Urhekar, not surprisingly, is more eager to discuss the goings-on in the company’s own backyard. He says the integration of McCann HumanCare into McCann Health North America proceeded without a hitch. HumanCare, the company’s consumer-minded health and wellness unit, generated $20 million in revenue in 2015, according to MM&M estimates. He also points to an expansion in McCann Torre Lazur’s San Francisco presence and a doubling in size of the company’s Toronto footprint.

Urhekar, in fact, goes out of his way to share thoughts about each of the brands that were subsumed into McCann Health, lest anyone think they’re soon to vanish into the mothership. 

“These brands are such a big part of the larger McCann Health offer,” Urhekar says, noting that preserving and protecting the equity of the individual agency brands remains a huge priority. 

“When we were doing this operational restructuring, we put so much effort into making sure our people understood what we were doing and why, how everything was motivated by our clients’ needs.
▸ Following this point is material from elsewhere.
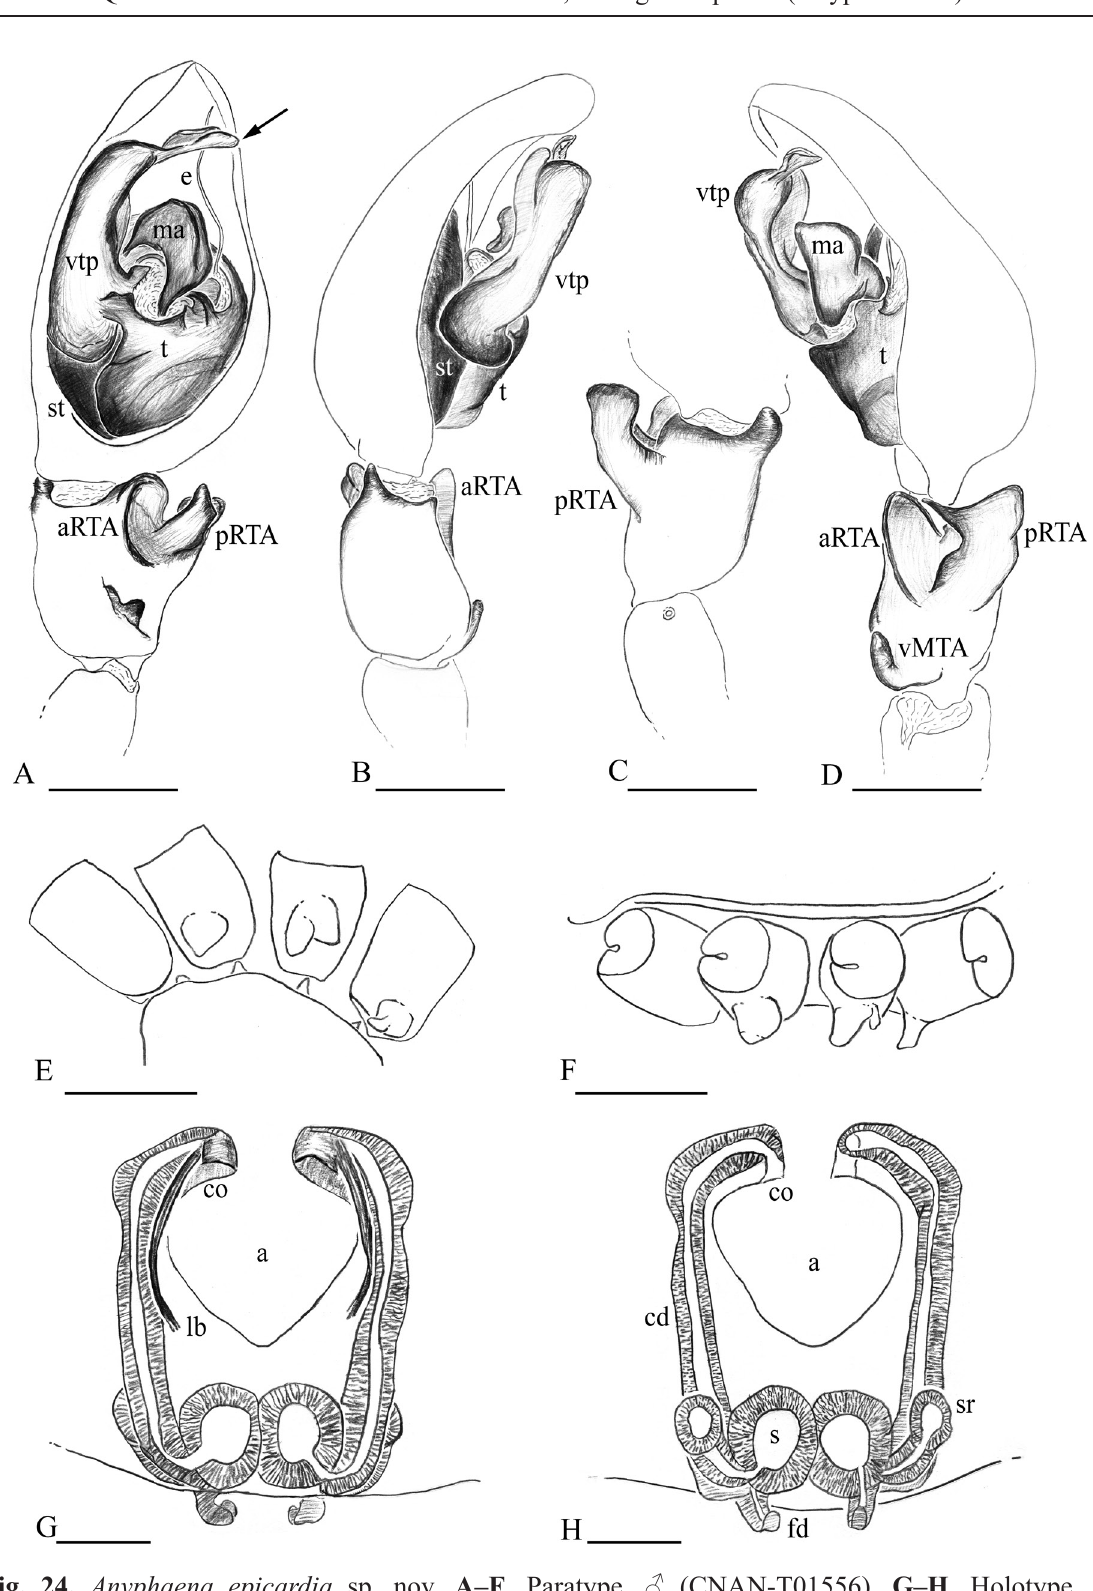
Fig. 24. Anyphaena epicardia sp. nov. A–F . Paratype, ♂ (CNAN-T01556). G–H . Holotype, ♀ (CNAN-T01557). A . Pedipalp, ventral view. B . Pedipalp, prolateral view. C . Pedipalp, dorsal view. D . Pedipalp, retrolateral view. E . Coxae, ventral view. F . Coxae, lateral view. G . Epigynum, ventral view. H . Epigynum, dorsal view. Scale bars: A–D, G–H = 0.2 mm; E–F = 1.0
We overkilled ourselves in the communications to staff to make sure this didn’t come across as just something that happened at our headquarters.”

The HumanCare integration prompted a mini-shuffle atop the hierarchy of McCann Healthcare (formerly McCann Regan Campbell Ward): HumanCare president Leo Tarkovsky, group creative director Frank Mazzola, and CMO Andrew Chamlin added similar responsibilities at McCann Healthcare as, respectively, president, EVP and executive creative director, and CMO. Urhekar says the decision to more closely align HumanCare and McCann Healthcare was designed to bulk up its cross-disciplinary offering for clients with evolving needs.

Other McCann Health firms were similarly busy on the personnel front. McCann Torre Lazur poached Pete Irizarry from Vivo Agency to serve as EVP and managing director and promoted agency vet Lauren Lewis into the same role. McCann Torre Lazur also promoted VP and scientific director Nick Megjugorac to head of strategy.

McCann Health similarly pushed forward with a pair of broader industry initiatives. Its The Truth About Doctors study posed a wealth of questions to 450 physicians around the globe, gleaning their thoughts on everything from the decline of entrepreneurship within the profession to their status as what study co-author and McCann Health chief strategy officer Hilary Gentile calls “a devalued cog in a larger wheel.”

The company also collaborated with the Rutgers Pharmaceutical Industry Fellowship program, opening its doors to participants for six-month rotations at McCann Health agencies. 

Looking ahead, Urhekar is cagey about sharing his plans. He notes the increasing importance within the marketing mix of payer communications, but it’s not as though McCann Health hasn’t been playing in that space for some time courtesy of its highly regarded brand McCann Managed Markets. Urhekar also has high hopes for Consulting at McCann Health, which formally debuted last September.

But beyond that, he makes few promises or predictions. “I’m sure this is something you hear often, but we’re all about how, organizationally, we can help clients be better healthcare marketers,” Urhekar says. “If we keep doing that, and continue to embrace change more strongly and genuinely, everything will come together.”